We once again have Thanksgiving coming up this week. Unlike Hallowe’en and Christmas, it’s not normally a holiday one associates with court disputes. Just personal disputes. As Johnny Carson once put it, “[On Thanksgiving] [p]eople travel thousands of miles to be with people they only see once a year. And then discover once a year is way too often.”
Indeed, Thanksgiving is a day when most Americans stay home and gorge themselves into insensibility. And that’s just on football. But there are some court disputes arising from the holiday, while others touch on Thanksgiving-related topics — like turkeys. A sampling:
• In the oddly-named 1938 case of Tate v. Ogg, the Supreme Court of Virginia had to decide if one rural neighbor, Mr. Tate, was entitled to get a court order prohibiting his neighbor, Lucy Ogg, from allowing her domestic animals, “more especially the turkeys,” from trespassing on his land and destroying his crops. While it doesn’t appear that Mrs. Ogg was doing so deliberately, she also wasn’t making much of an effort to keep them penned up.

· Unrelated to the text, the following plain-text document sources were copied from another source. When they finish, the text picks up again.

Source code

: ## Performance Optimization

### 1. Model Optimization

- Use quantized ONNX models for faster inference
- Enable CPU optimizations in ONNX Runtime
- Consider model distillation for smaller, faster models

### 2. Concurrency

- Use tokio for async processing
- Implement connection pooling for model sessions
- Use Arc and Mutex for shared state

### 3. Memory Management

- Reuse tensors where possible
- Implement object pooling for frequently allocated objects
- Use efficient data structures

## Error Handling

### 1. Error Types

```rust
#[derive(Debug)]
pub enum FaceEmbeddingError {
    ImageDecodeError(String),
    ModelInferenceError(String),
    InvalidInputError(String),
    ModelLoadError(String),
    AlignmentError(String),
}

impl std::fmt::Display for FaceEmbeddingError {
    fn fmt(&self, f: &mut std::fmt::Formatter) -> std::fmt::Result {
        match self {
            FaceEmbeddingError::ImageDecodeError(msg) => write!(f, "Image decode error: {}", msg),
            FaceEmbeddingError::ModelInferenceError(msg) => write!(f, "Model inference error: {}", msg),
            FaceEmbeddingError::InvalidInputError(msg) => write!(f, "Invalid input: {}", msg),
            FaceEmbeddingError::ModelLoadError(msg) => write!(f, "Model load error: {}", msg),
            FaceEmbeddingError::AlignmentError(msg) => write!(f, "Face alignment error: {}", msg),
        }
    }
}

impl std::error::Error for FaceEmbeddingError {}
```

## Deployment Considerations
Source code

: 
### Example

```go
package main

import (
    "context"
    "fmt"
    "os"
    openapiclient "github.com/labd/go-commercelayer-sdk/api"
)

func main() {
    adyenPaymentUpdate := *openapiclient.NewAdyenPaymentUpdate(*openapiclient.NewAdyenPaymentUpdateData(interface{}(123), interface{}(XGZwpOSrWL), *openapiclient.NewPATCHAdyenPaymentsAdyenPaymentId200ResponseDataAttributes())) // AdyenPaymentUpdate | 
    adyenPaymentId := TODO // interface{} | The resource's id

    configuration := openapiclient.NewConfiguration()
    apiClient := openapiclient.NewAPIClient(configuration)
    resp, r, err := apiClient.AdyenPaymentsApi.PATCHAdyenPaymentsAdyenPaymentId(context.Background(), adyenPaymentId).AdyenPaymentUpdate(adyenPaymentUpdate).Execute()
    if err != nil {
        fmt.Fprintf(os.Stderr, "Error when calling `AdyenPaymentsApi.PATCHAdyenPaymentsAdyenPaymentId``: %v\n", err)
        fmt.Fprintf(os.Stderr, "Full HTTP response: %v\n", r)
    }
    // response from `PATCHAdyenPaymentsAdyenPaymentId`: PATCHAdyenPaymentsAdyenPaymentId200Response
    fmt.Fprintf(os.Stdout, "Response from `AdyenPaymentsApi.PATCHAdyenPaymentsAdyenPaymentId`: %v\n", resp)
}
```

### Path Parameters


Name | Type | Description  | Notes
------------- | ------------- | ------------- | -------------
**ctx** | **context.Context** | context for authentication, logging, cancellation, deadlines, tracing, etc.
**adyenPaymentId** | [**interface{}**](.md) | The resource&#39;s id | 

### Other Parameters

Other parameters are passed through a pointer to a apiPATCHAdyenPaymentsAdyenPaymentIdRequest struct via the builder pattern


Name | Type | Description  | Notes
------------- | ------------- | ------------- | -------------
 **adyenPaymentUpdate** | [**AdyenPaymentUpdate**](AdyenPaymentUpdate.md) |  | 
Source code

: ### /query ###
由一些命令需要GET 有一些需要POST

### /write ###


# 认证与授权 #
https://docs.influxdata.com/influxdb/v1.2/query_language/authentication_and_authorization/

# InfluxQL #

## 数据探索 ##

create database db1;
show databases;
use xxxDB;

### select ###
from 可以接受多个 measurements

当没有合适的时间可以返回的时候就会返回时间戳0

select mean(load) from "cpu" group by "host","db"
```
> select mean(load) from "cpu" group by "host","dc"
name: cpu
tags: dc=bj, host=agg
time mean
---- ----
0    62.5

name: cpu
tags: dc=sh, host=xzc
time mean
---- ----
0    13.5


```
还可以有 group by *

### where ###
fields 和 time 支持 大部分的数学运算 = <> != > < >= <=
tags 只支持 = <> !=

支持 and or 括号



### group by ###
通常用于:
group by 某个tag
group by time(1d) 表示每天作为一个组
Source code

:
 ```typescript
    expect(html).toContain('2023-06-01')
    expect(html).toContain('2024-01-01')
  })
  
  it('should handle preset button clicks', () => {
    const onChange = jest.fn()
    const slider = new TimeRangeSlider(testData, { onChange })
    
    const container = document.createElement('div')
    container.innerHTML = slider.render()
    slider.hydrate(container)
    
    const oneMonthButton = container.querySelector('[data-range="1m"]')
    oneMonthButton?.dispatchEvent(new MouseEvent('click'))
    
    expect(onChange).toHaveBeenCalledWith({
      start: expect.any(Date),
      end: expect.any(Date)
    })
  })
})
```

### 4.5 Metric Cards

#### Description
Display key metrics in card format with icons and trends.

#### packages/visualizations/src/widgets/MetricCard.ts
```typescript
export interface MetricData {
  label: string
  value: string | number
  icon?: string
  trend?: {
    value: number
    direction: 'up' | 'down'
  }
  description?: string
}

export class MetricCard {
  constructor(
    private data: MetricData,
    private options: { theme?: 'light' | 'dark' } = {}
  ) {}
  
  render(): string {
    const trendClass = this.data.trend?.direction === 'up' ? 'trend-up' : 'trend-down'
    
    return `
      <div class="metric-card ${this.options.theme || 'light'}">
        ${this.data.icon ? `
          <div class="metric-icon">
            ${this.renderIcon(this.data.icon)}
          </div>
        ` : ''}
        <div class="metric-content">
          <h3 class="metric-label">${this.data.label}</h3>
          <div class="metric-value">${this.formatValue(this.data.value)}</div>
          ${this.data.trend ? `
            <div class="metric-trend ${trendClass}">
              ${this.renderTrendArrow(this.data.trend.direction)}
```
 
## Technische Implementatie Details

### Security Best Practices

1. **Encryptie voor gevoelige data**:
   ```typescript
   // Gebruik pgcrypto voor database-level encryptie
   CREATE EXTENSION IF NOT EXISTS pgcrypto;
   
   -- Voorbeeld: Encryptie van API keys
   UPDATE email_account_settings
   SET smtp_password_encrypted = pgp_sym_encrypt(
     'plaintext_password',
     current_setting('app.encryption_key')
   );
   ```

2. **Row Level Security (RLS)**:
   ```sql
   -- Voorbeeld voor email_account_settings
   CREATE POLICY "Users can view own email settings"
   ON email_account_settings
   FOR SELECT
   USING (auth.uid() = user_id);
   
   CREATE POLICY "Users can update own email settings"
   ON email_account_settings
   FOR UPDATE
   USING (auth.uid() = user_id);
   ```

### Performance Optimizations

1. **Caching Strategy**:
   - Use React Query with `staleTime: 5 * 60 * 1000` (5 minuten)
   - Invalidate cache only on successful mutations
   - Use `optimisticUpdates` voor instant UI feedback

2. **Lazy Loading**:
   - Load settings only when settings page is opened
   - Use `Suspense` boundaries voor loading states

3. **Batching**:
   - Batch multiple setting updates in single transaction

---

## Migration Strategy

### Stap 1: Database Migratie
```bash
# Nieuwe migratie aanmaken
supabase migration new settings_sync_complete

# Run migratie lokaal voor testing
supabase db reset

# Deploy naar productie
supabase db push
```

The court made a lengthy review of the law of animal-keeping, and noted that even if there were rules requiring to fence out a neighbor’s cattle and the like, those rules didn’t apply to turkeys. The court stated that it would “take judicial cognizance of the fact that it is the nature of a turkey to chase a grasshopper, or other bugs, or insects, without paying much attention to fences or boundary lines.” Nevertheless, a court of equity “will not dignify such occasional chase with a restraining order.” Judgment for the defendant, Mrs. Ogg.
• Staying with our turkey theme, there was a Texas case involving a fellow hired to perform crop-dusting on land located near a farm where a neighbor raised a flock of nearly 2,000 turkeys. Aerial crop-dusting, of course, requires an airplane to make a series of low passes over the land being sprayed. The pilot came a little too close to the turkey farm, however, and when the crop-duster “buzzed” nearby, the turkeys — who apparently thought it was a gigantic hawk or something — went “hysterical,” racing around their pens, into fences, and into troughs, eventually getting injured or killed.
I was going to say, “Wow — what a bunch of turkeys!” but . . . .
The jury awarded the turkey farmer a little over $500 for the lost turkeys.
And in the future, our crop-duster pilot was likely a lot more careful about what he “buzzed” on the ground.
• A case that got lots of publicity about a decade ago (though the eventual result is a little hard to track down) involved a Georgia couple who thought the perfect Thanksgiving gift for their seven children would be to give all the children their own tattoos. Well, only 6 out of the 7; they decided that the youngest, who was 10, would have to wait another year. But they didn’t take them to a tattoo parlor — no, they did it themselves using a homemade device equipped with a piece of metal guitar string as the needle.
Just what every kid wants: body art that looks like it was done by his prison cellmate.
The children’s biological mother noticed the tattoos when their visitation ended, and reported it to the state’s child welfare authority. It turned out that in Georgia, it’s illegal to give tattoos to anyone under 18, and also for anyone to do so without a license. So the tattoo-happy couple were charged with reckless conduct, cruelty to children, and giving tattoos without a license.
Couldn’t they just have given the kids extra helpings of pumpkin pie instead?
• Speaking of pie (Thanksgiving always brings up food associations), a small company called Utah Pie once got into a court fight with three larger piemakers, including Carnation and Pet who tried to enter the Utah pie market but found that Utah Pie’s hold on the market was (according to internal documents of one of the companies) an “unfavorable factor,” that “d[u]g holes in our operation” and pose[s] a constant “check” on it’s performance. The case reached the U.S. Supreme Court, where former college and NFL football star Byron “Whizzer” White had the, um, frozen pies dumped in his lap.
Brrr!
White ultimately ruled in favor of Utah Pie. It’s refreshing to see that, among all of the important things that the Supreme Court does, like taking away women’s right to bodily autonomy and ensuring carnage on the streets by loosening our gun laws, the Supreme Court also has time for a frozen pie dispute.
Because really . . . who doesn’t have time for pie?
Frank Zotter, Jr. is a Ukiah attorney.